Pfui! Ein politisch Lied.

Ein leidig Lied!"

Johann Wolfgang Goethe im Faust

Eine besondere Rolle bei der Betrachtung des musikalischen Dienstes für Politik spielt das politische Lied. Hier treffen sich oft Bekenntnis und Vereinnahmung, freiwillige Förderung politischer Zwecke und ungehemmte Ausnutzung musikalischer Wirkungen. Ganz zu Recht stellt daher die amerikanische Zeitung Commercial Adviser im August 1800 fest: „ A good song, which is sometimes beyond the reach of the best poets, has on particular occasion done wonders."

Erster prominenter Vertreter dieser Gattung war wohl Walther von der Vogelweide. Auf der Suche nach Mäzenen sah er sich zu politischen Sangsprüchen veranlasst, die sich in einer Mischung aus politischer Dramatik und metaphysicher Betrachtung an die führenden Repräsentanten von Reich und Kirche richteten. Seit dem 13. Jahrhundert ist - zunächst insbesondere als Zeitungsersatz - das Nachrichtenlied als Vorläufer des modernen politischen Liedes nachweisbar. Welche politische Rolle das Lied schon früh spielen konnte, zeigt auch die bekannte Geschichte der Befreiung des englischen Königs Richard Löwenherz. Als er in die Gefangenschaft von Leopold IV. von Österreich geraten war, zog der Spielmann Blondel de Nesle singend von Burg zu Burg, um herauszufinden, wo sein Herr eingekerkert war, und dessen Befreiung vorzubereiten.

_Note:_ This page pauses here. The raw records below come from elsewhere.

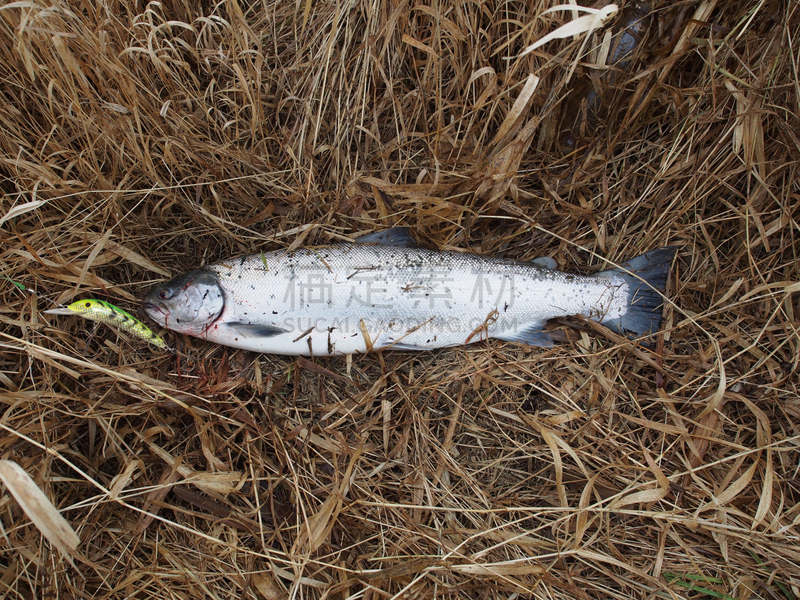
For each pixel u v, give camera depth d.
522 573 0.48
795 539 0.49
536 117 0.54
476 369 0.59
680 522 0.51
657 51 0.53
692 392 0.57
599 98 0.57
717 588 0.51
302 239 0.58
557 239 0.62
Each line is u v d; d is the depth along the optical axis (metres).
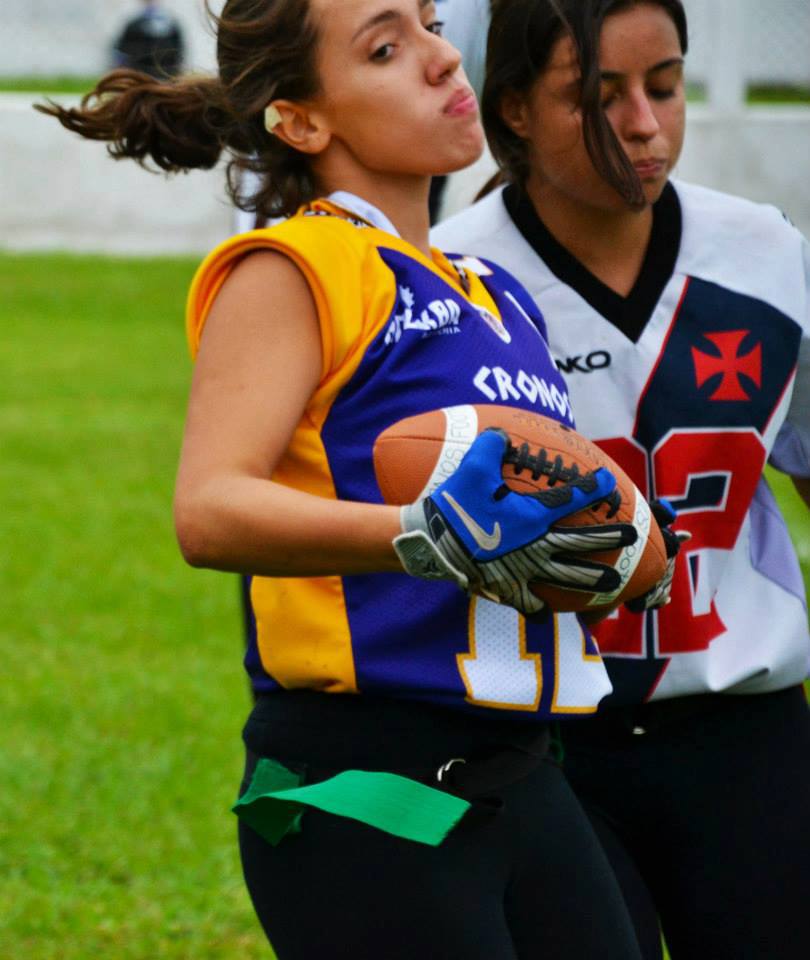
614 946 7.63
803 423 9.56
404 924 7.16
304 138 7.79
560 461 7.00
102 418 36.28
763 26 56.12
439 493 6.58
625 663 8.94
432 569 6.58
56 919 14.07
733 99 53.09
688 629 8.95
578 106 8.62
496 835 7.39
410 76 7.59
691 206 9.32
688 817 9.06
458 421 7.07
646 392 9.04
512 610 7.50
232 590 24.22
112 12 65.50
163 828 15.90
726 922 9.02
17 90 63.75
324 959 7.29
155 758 17.62
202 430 7.07
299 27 7.58
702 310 9.13
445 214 13.17
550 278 9.12
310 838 7.30
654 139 8.61
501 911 7.34
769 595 9.22
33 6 65.25
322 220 7.50
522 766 7.55
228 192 8.78
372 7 7.54
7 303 49.78
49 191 58.16
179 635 22.11
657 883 9.32
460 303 7.66
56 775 17.14
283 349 7.13
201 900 14.45
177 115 8.42
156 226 58.44
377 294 7.36
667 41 8.55
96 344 44.91
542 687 7.52
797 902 8.96
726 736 9.11
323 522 6.70
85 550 26.09
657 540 7.44
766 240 9.33
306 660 7.44
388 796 7.08
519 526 6.55
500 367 7.65
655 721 9.06
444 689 7.32
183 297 51.19
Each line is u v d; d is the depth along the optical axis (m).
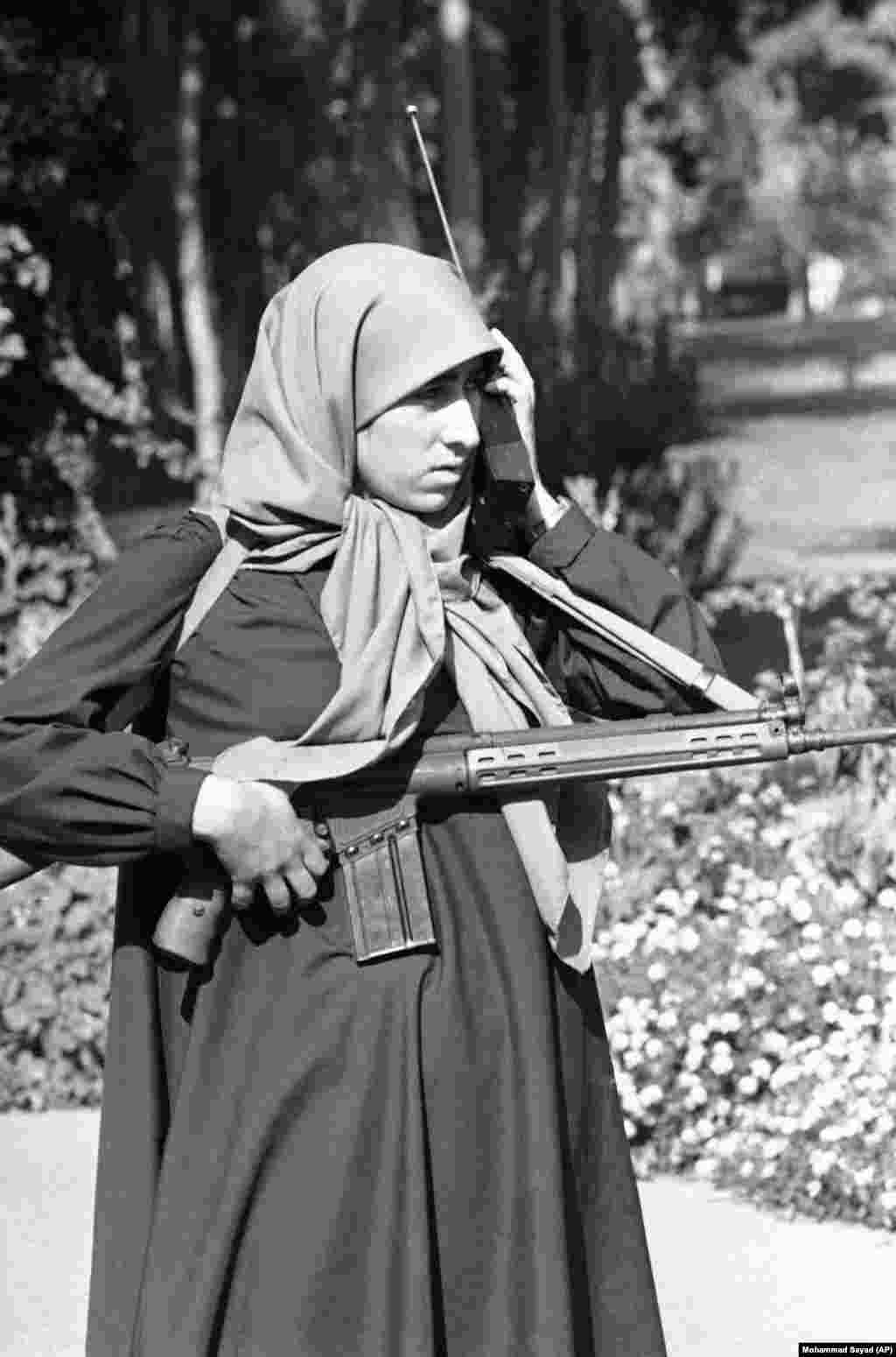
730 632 17.95
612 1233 5.09
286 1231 4.80
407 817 4.96
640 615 5.25
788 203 89.31
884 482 31.59
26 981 9.44
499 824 5.07
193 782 4.83
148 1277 4.84
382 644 4.93
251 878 4.85
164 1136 5.01
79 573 13.82
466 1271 4.84
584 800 5.21
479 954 4.98
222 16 38.25
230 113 38.91
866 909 8.99
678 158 57.56
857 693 9.78
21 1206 8.15
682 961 8.69
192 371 33.81
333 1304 4.78
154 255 34.09
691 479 22.98
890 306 90.88
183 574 5.04
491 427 5.16
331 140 38.12
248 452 5.05
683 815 9.52
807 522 27.64
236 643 5.01
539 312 29.33
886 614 16.56
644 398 24.69
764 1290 7.20
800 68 76.25
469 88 33.69
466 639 5.08
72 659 4.95
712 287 92.44
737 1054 8.53
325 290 4.98
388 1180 4.79
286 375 4.99
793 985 8.50
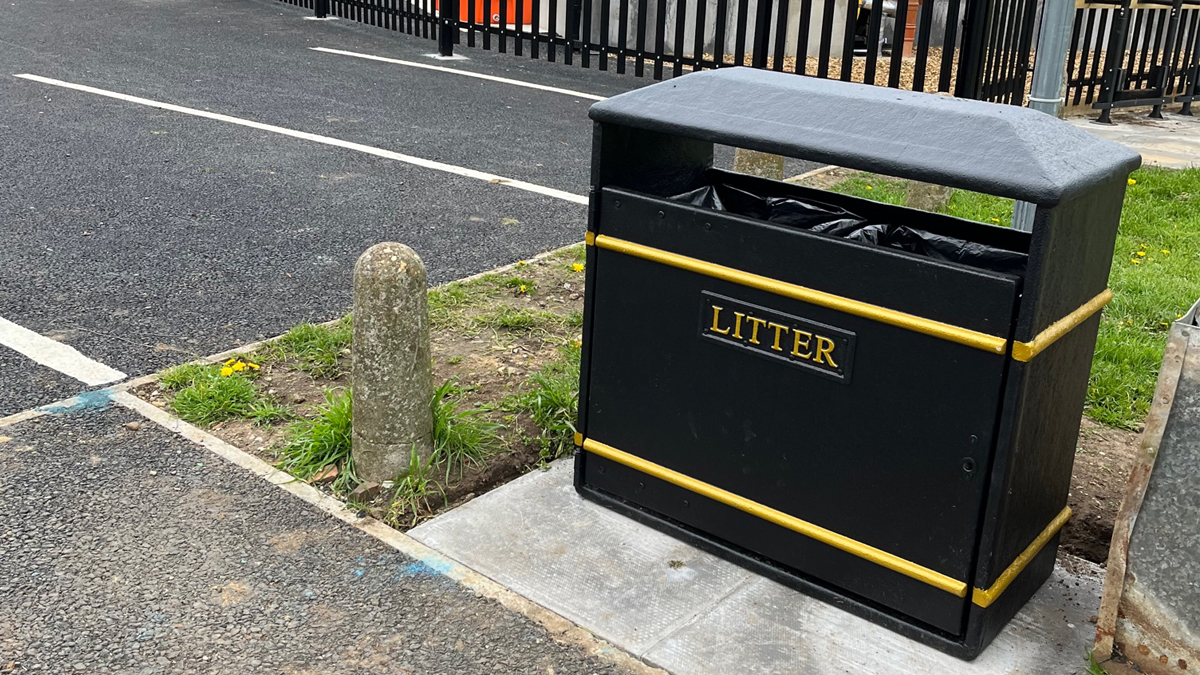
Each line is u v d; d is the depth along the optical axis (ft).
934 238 10.87
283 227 21.53
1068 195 8.30
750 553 11.09
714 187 12.35
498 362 15.46
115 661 9.31
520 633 9.98
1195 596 8.86
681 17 31.94
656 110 10.40
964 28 22.72
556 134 31.24
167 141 27.99
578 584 10.75
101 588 10.23
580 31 47.62
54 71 36.22
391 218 22.50
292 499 11.90
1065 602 10.89
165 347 15.66
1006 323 8.78
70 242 19.93
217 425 13.43
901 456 9.69
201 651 9.50
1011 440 9.04
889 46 50.80
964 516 9.46
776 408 10.37
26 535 10.93
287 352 15.48
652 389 11.28
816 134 9.50
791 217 12.02
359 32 48.03
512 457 12.97
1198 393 8.38
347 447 12.51
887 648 10.02
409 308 11.68
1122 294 19.12
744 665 9.73
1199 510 8.62
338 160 26.99
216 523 11.36
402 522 11.75
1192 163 31.24
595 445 11.93
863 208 11.76
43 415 13.39
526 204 24.08
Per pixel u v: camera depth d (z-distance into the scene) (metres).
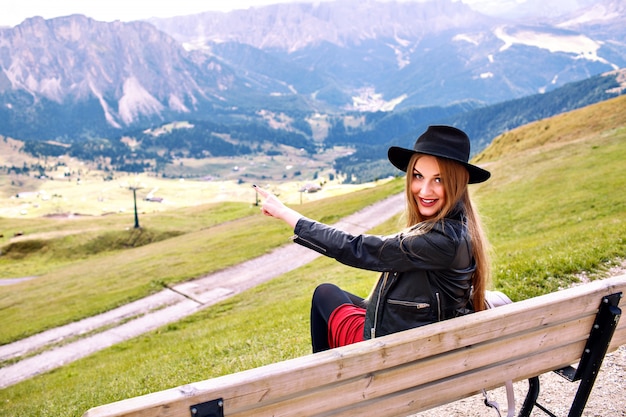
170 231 161.12
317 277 46.19
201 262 72.75
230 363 13.51
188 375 13.96
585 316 4.26
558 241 19.14
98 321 53.22
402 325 4.03
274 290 47.25
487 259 4.24
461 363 3.74
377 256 3.76
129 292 61.34
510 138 121.06
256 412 2.98
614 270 11.89
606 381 6.52
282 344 13.75
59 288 76.00
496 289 11.32
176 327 43.12
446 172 3.96
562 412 5.89
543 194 49.62
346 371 3.19
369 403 3.44
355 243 3.78
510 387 4.11
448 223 3.87
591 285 4.26
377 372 3.38
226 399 2.83
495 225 42.56
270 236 84.06
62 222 179.88
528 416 4.84
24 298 73.31
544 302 3.93
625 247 13.41
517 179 62.66
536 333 4.04
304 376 3.04
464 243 3.86
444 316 4.02
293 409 3.11
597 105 106.44
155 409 2.61
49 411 16.09
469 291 4.18
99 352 40.25
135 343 40.62
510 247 26.36
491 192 60.16
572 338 4.31
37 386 30.53
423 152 3.95
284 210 3.96
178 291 59.31
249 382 2.87
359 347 3.25
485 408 6.17
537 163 68.56
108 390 16.22
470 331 3.64
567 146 73.56
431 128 4.00
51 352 46.38
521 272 12.14
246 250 75.94
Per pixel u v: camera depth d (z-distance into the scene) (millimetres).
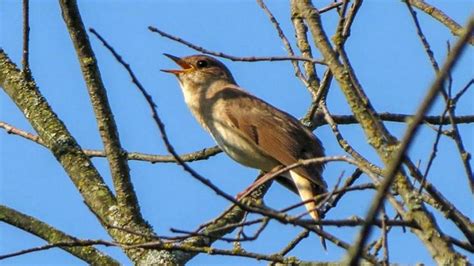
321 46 8641
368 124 8195
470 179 8195
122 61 7672
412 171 8078
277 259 8805
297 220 7508
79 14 10945
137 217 10852
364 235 6430
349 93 8320
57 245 8828
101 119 10992
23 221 10797
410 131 6379
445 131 9234
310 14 8836
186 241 10648
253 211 7594
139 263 10508
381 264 7680
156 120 7578
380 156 8055
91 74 10977
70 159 11570
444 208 7949
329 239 7617
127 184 10953
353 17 9281
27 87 12250
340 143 9750
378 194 6441
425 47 8578
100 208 11031
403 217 7797
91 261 10586
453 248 7711
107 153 10992
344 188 7996
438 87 6234
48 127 11844
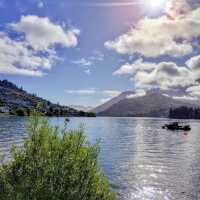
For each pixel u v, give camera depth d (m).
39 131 10.49
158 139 117.94
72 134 10.73
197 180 40.53
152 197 32.41
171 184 38.03
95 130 166.38
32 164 9.83
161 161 58.28
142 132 160.00
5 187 9.54
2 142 76.88
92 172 10.47
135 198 31.97
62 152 10.24
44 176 9.60
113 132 153.00
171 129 194.00
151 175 43.50
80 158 10.30
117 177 41.34
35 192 9.34
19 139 85.44
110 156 63.19
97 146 11.12
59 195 9.45
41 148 10.26
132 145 91.38
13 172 9.91
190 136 139.25
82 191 9.99
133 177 41.72
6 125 149.38
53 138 10.59
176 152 75.94
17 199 9.27
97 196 10.58
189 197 32.56
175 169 49.16
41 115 10.74
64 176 9.75
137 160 58.56
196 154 71.81
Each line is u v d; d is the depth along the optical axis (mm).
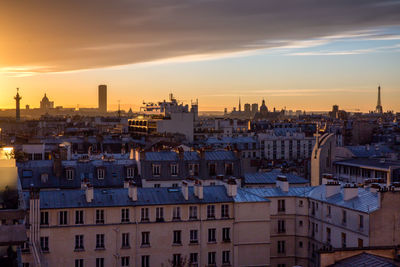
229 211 120688
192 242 117750
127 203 114500
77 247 110812
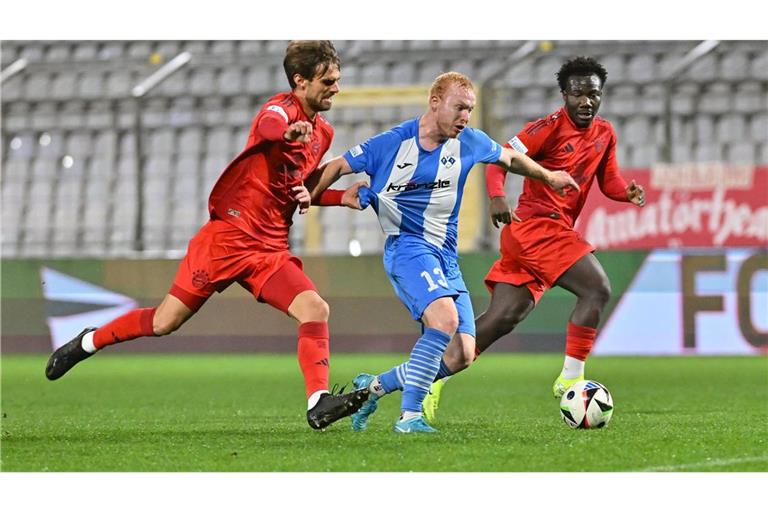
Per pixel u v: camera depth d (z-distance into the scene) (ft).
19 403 107.24
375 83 222.69
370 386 73.20
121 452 65.10
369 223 207.72
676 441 67.92
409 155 71.15
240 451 64.59
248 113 219.00
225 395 115.85
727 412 91.45
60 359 75.51
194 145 218.59
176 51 234.17
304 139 63.98
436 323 70.08
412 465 59.11
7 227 216.13
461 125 69.82
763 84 209.05
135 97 187.42
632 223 178.91
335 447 65.62
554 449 64.13
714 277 175.94
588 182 90.89
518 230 89.86
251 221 70.03
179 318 71.87
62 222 215.92
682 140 209.97
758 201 176.76
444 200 72.13
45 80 225.56
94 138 220.02
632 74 215.51
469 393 116.16
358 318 179.63
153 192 214.28
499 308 90.27
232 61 204.03
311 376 67.72
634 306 177.47
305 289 69.46
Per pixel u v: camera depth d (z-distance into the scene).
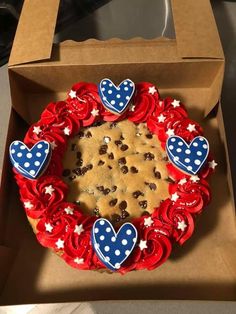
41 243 0.36
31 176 0.36
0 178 0.37
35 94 0.45
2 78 0.52
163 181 0.39
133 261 0.35
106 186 0.39
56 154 0.39
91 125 0.42
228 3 0.57
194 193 0.37
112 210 0.38
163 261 0.35
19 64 0.40
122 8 0.56
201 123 0.44
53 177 0.38
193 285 0.37
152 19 0.55
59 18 0.54
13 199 0.41
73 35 0.54
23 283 0.38
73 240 0.35
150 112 0.41
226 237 0.39
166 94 0.45
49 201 0.37
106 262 0.33
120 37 0.54
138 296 0.37
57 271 0.38
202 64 0.41
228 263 0.38
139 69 0.42
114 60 0.41
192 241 0.39
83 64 0.41
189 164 0.37
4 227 0.39
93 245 0.34
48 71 0.41
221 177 0.41
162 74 0.43
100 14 0.55
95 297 0.37
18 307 0.30
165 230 0.36
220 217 0.40
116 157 0.40
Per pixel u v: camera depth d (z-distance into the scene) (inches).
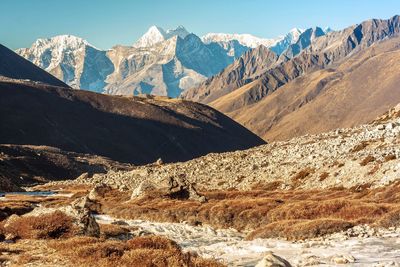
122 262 879.7
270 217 1785.2
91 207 2711.6
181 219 2169.0
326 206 1675.7
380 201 1827.0
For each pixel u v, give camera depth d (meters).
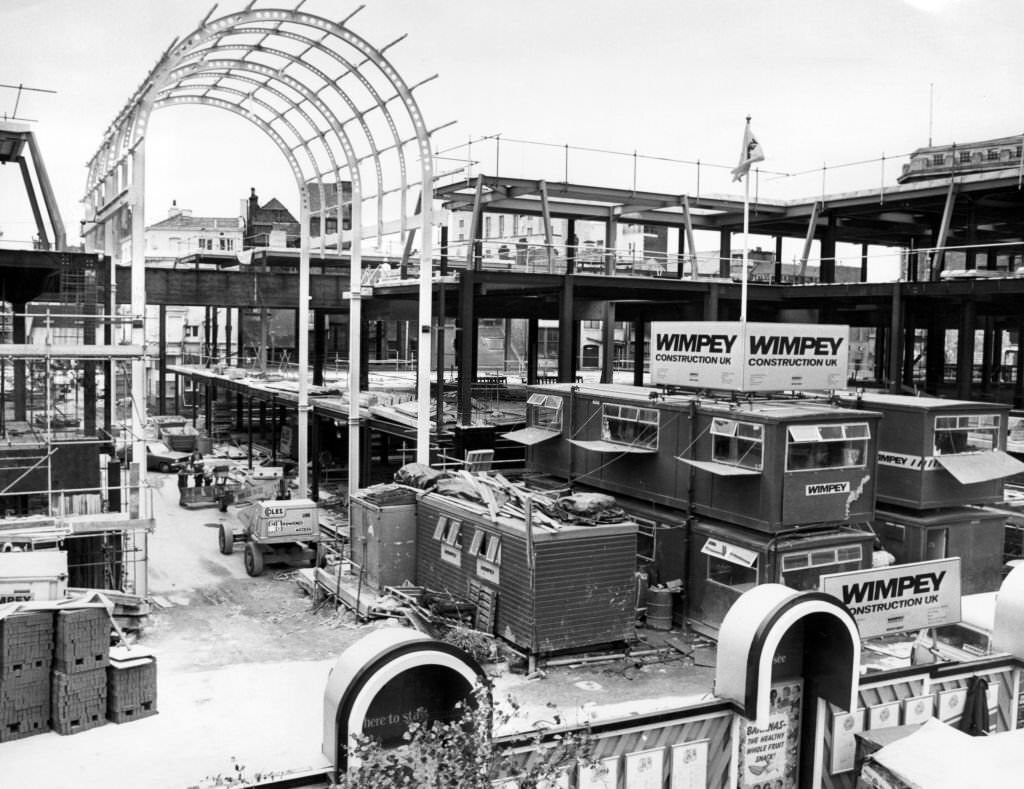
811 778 13.92
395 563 24.92
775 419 21.42
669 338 26.02
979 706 15.39
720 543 22.72
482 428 33.62
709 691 19.52
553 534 20.52
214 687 18.19
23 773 13.95
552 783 11.15
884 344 53.88
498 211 41.97
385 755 10.25
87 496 24.30
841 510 22.34
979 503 25.67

Worin die vorteilhafte Wirkung des Liedes gegenüber dem gesprochenen oder gar gedruckten Wort liegt, beschrieb 1834 recht anschaulich die tschechische Zeitschrift Kvety: „Die Bücher wandern durch das Vaterland mit einem langsamen Wagen, meistens erst nach der Bestellung, aber die Gesänge sind Vögel, die durch die Luft fliegen und, an einem Ende einmal begonnen, gleich am anderen Ende laut erklingen." Schon 1805 war in der United States Gazette zu lesen: „The effect of popular songs and airs, especially in times of alarm and danger, has been long known; and they often been employed, both by patriot and traitor, to inspire resultion and rouse heroism..."

In Frankreich zählte man Mitte des 19. Jahrhunderts 3 200 Chöre mit rund 150 000 Sängern, in Deutschland gab es am Vorabend der Revolution von 1848 über 1 100 Männergesangsvereine mit rund 100 000 Mitgliedern. Nicht nur in diesen organisierten Vereinen und den zahlreichen Sängerfesten der Zeit wurde neben Volksliedern natürlich auch patriotisches Liedgut gepflegt, etwa Arndts Was ist des Deutschen Vaterland. Ferdinand Lasalle gab am 14. April 1863 bei Georg Herwegh das erste sozialdemokratische Parteilied in Auftrag. Und es war im übrigen Otto von Bismarck, der in einer Rede als Altkanzler den Sängern bestätigt hatte, dass das Deutsche Reich nicht auf Schlachtfeldern entstand, sondern auf ihnen „mitgezimmert" wurde.